TEXTE DE L'EXERCICE:
====
Je ne me souviens pas où et je ne peux donc pas citer mes sources, mais je suis sûr d'avoir lu ou vu JA disant que le passage du G8 au G20 était absolument nécessaire pour donner enfin à la Chine, à l'Inde et au Brésil la tribune et la voix économique qu'ils sont en droit de réclamer. Je crois même qu'il ajoutait qu'il serait important d'y ajouter un système de gouvernance propre à passer du vœu pieux à la décision proprement dite.
Alors que pense-t-il réellement?
M. ATTALI est dans tous les médias nous abreuvent de ses commentaires sur tous les sujets, avec des analyses plus fantaisistes que réalistes. Reprenons l'ensemble de ses éditoriaux il prévoyait l'apocalyspe de la finance, le monde s'écroulait...etc
Il est important M. Attali que vous preniez un peu de repos médiatique car vouloir être sur tous les sujets est entrain de nuire à votre santé.
Allez soyez réaliste il est temps de reposer vos neurones.
Un internaute qui vous veut du bien.
Allez, d'abord un peu de pédagogie :
1) Dire une chose et son contraire n'est pas forcément contradictoire.
Ne serait-ce que le contexte, oui, oui, ce repère dans le temps et l'espace
qui est à prendre en compte. Pour simplifier, si les circonstances évoluent,
n'est-il pas concevable que la réponse à une situation donnée
puisse évoluer aussi ? (Avant/après !).
====
ENREGISTREMENTS DE DONNÉES:
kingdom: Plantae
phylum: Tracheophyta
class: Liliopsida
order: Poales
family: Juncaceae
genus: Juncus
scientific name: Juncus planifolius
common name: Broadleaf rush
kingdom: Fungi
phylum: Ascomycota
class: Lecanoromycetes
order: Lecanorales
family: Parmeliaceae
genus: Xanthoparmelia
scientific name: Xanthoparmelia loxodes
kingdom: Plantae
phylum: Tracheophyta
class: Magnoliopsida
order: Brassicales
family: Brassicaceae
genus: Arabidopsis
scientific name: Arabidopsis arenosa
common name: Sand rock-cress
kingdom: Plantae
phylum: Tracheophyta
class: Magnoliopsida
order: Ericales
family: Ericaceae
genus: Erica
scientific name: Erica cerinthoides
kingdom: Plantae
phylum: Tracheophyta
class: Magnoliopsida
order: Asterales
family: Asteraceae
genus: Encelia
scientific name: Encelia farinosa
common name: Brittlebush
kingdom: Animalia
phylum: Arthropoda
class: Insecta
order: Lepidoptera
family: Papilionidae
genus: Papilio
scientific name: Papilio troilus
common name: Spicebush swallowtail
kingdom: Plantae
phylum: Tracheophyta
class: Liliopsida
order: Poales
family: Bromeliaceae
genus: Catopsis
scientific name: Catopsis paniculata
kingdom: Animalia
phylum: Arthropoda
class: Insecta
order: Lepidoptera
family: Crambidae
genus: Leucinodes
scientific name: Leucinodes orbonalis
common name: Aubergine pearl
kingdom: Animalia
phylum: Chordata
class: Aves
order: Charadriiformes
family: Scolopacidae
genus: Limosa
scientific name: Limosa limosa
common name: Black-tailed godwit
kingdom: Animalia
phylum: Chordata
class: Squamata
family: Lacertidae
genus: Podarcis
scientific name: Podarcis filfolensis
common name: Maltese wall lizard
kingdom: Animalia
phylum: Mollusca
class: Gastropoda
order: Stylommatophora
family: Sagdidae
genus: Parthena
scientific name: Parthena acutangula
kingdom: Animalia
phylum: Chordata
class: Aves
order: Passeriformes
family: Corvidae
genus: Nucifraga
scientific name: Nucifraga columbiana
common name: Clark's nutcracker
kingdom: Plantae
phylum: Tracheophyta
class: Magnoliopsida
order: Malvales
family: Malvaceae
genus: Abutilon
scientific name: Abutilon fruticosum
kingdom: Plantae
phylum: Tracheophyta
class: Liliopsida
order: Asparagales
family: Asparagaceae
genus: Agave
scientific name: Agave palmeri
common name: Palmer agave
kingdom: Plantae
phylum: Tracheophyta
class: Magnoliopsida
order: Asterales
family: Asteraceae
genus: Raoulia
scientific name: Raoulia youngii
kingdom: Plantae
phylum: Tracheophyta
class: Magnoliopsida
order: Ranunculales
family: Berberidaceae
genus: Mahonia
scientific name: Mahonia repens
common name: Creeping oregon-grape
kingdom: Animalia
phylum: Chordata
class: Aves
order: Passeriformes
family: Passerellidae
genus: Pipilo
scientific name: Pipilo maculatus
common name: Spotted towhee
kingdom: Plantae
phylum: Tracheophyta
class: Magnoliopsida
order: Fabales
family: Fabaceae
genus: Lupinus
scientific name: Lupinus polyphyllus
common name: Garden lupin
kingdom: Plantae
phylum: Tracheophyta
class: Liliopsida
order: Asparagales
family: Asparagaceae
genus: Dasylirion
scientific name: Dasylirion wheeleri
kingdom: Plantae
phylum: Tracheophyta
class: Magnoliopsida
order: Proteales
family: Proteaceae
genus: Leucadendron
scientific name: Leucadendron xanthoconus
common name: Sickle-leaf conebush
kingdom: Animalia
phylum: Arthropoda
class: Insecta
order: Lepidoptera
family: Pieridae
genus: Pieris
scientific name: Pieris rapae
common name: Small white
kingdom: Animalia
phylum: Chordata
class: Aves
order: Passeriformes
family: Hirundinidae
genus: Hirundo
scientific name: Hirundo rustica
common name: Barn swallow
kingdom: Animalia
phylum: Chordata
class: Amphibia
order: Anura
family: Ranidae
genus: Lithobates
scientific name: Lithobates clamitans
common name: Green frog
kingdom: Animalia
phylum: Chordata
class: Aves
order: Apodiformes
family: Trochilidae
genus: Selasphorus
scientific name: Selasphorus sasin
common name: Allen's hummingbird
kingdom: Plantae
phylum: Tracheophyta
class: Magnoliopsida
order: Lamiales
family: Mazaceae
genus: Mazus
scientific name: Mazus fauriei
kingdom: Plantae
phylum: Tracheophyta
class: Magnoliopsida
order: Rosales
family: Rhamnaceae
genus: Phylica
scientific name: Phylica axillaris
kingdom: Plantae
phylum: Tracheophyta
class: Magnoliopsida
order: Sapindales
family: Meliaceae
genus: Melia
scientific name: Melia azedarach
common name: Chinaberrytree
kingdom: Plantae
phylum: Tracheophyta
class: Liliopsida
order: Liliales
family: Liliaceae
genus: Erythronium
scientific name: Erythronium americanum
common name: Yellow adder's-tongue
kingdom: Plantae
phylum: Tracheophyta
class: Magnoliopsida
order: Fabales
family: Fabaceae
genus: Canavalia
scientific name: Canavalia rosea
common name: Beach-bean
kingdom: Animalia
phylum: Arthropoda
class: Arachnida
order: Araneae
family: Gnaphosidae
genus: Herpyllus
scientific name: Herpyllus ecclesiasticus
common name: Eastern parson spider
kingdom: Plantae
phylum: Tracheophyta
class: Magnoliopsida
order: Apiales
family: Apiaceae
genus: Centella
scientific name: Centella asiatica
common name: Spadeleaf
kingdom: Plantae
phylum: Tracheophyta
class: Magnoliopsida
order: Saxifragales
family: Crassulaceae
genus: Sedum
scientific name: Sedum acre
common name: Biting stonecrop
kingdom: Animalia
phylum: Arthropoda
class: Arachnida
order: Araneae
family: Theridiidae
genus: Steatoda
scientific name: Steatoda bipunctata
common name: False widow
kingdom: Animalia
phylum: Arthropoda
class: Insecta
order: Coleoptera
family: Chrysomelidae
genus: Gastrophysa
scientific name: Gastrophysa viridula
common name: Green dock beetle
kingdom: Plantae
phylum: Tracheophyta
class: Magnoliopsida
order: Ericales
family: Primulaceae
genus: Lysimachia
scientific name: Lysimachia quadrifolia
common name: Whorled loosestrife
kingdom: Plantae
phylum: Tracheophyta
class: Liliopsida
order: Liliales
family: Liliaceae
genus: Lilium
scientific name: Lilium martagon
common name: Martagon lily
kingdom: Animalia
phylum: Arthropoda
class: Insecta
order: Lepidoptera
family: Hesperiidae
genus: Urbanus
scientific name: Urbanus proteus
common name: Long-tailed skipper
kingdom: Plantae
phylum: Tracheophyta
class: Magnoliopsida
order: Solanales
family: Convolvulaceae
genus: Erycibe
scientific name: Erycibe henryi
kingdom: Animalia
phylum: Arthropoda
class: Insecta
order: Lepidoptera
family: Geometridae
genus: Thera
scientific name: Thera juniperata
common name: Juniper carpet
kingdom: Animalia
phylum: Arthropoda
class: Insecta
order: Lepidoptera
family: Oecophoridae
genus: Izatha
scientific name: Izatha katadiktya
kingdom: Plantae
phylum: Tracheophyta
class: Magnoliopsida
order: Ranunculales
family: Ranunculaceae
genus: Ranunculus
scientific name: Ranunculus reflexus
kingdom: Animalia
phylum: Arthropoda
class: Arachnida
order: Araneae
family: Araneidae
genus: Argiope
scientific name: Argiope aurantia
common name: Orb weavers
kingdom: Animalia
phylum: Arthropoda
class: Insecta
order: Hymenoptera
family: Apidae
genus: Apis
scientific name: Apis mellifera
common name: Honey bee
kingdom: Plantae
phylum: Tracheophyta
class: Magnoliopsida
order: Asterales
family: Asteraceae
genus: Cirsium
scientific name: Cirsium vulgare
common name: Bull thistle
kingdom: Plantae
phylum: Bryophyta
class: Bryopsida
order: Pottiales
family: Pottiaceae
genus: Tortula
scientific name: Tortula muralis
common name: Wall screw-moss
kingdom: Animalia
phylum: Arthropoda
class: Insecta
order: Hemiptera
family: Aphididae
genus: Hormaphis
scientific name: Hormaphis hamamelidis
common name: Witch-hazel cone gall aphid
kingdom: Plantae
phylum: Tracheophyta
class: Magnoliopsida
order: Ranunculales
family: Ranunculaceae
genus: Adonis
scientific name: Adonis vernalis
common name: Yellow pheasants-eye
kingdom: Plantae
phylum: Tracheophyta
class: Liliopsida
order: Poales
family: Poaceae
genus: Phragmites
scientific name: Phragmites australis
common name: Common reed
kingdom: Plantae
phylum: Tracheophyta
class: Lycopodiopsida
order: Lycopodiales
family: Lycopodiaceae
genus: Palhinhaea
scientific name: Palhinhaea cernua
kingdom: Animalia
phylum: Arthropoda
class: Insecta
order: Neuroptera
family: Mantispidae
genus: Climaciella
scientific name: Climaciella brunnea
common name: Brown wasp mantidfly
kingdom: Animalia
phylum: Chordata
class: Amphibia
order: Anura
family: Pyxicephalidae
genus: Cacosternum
====
Répondez aux questions suivantes sur le texte consacré à M. Attali :
1. D'après le premier paragraphe, à quels pays le passage du G8 au G20 devait-il donner la tribune et la voix économique qu'ils sont en droit de réclamer ?
2. Par quelle phrase l'auteur du message conseillant du repos à M. Attali se présente-t-il ?
3. Selon le point 1) de la partie qui commence par « Allez, d'abord un peu de pédagogie », dire une chose et son contraire est-il forcément contradictoire ?
Ces enregistrements proviennent d'une autre source que le texte.

CORRIGÉ:
1. À la Chine, à l'Inde et au Brésil.
2. « Un internaute qui vous veut du bien. »
3. Non, ce n'est pas forcément contradictoire.